William Farrell Lumber Co. v. Deshon

Wood, J.,

(after stating the facts.) A covenant against incumbrances in a deed is one in praesenti. If incumbrances exist, the covenant is broken &s soon as made. The breach of such a covenant is “single, entire and perfect in the first instance,” and the right of action accrues at once. Kawle, Cov. for Tit. §§ 189, 205; 4 Kent, Com. 471; Smith v. Jefts, 44 N. H. 482. The covenantee, however, is not compelled to sue at once; and, if he sue before he has been disturbed or has suffered injury by reason of the incumbrance (not having paid anything to remove or extinguish it), he can only recover nominal damages.
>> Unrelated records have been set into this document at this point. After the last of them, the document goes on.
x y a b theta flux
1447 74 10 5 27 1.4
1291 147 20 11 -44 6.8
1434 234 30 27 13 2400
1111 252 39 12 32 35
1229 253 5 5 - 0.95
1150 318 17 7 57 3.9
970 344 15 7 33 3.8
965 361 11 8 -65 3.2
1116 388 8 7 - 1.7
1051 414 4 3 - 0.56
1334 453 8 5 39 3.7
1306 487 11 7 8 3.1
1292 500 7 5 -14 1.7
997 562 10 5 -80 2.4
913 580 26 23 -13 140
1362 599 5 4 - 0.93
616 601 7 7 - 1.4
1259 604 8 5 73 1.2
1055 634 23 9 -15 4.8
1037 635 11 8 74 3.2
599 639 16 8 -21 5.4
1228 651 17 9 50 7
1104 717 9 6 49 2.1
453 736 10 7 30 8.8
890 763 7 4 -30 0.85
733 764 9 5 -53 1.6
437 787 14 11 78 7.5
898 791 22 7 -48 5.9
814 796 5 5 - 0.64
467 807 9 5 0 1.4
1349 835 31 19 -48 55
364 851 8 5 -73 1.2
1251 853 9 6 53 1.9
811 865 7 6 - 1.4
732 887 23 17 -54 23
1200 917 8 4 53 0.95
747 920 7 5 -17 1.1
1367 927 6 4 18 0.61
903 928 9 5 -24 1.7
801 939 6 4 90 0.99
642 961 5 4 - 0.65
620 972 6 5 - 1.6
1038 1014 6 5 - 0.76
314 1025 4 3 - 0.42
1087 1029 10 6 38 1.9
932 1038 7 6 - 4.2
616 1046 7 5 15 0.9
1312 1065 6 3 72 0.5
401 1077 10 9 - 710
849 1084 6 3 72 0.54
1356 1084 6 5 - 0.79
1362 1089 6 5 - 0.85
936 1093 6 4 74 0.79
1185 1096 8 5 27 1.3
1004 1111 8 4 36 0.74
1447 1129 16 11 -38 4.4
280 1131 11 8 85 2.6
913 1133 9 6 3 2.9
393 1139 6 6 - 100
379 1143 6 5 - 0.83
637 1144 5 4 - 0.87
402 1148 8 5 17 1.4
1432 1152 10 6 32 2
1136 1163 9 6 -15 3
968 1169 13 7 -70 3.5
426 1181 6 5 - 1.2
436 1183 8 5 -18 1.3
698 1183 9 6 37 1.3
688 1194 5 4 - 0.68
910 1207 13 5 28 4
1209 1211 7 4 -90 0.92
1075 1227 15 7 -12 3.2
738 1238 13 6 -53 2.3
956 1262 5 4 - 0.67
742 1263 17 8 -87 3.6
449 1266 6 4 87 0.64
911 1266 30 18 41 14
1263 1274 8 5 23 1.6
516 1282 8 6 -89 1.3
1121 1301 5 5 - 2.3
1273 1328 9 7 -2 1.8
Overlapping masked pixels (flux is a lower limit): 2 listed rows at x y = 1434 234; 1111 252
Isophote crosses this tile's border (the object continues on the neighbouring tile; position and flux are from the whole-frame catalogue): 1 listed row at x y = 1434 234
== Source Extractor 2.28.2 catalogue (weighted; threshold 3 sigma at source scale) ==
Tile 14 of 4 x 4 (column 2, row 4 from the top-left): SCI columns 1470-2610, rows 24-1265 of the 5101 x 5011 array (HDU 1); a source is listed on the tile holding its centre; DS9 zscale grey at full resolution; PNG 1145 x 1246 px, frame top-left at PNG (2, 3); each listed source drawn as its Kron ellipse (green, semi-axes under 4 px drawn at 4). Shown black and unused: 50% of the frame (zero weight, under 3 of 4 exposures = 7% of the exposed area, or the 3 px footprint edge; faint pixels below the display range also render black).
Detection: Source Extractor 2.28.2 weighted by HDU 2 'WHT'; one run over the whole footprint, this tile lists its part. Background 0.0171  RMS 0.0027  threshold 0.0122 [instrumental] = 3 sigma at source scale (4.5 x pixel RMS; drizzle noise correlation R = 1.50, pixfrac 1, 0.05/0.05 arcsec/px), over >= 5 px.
The rule as respects the measure of damages is to treat the covenant against incumbrances as a covenant of indemnity. Rawle, Cov. for Title, § 188; Norton v. Babcock, 2 Metc. 510. In case of a breach, the covenantee should recover the damages he may have sustained in consequence thereof. Accordingly, where a covenantee in a deed is sued by the covenantor (who covnants against incumbrances) on a note given for the purchase money of the land conveyed, the covenantee, if he ask it, should receive credit for such sum as he has had to pay in order to protect his title against any incumbrance made or suffered by by the covenantor; See Morris v. Ham, 47 Ark. 293.

Here the covenant against incumbrances was broken by reason of a forfeiture for the nonpayment of taxes which existed at the time of the execution of the deed containing the 'covenant. The appellant redeemed one of the tracts, but, failing to redeem the other, the title to which became absolute in the state, and, in order to get title, to this, it was compelled to purchase from the state, paying the sum of $151. Negligence cannot be predicated upon a failure by appellant to redeem from the tax forfeitures. True, it might have done so; but it was under no duty or obligation of that kind, and its right at law to stand on its covenant, and to recover damages for breach of same, cannot be affected by its failure or refusal to perform a duty which devolved upon another. Rawle, Cov. for Tit. § 181; Burk v. Clements, 16 Ind. 132; Elder v. True, 32 Me. 104; Stewart v. Drake, 14 N. J. L. 143; Miller v. Halsey, 14 N. J. L. 48. Appellee had broken his covenant, and it was his duty to see that no injury resulted to appellant’s title by reason of said breach.

The court therefore erred in its declaration of law, and in refusing to allow the credit of $151, instead of $14.01.

There was no appeal by appellee from the allowance in favor of the appellant of the amount of attorney’s lien.

Reverse the judgment, and remand the cause for.a new trial.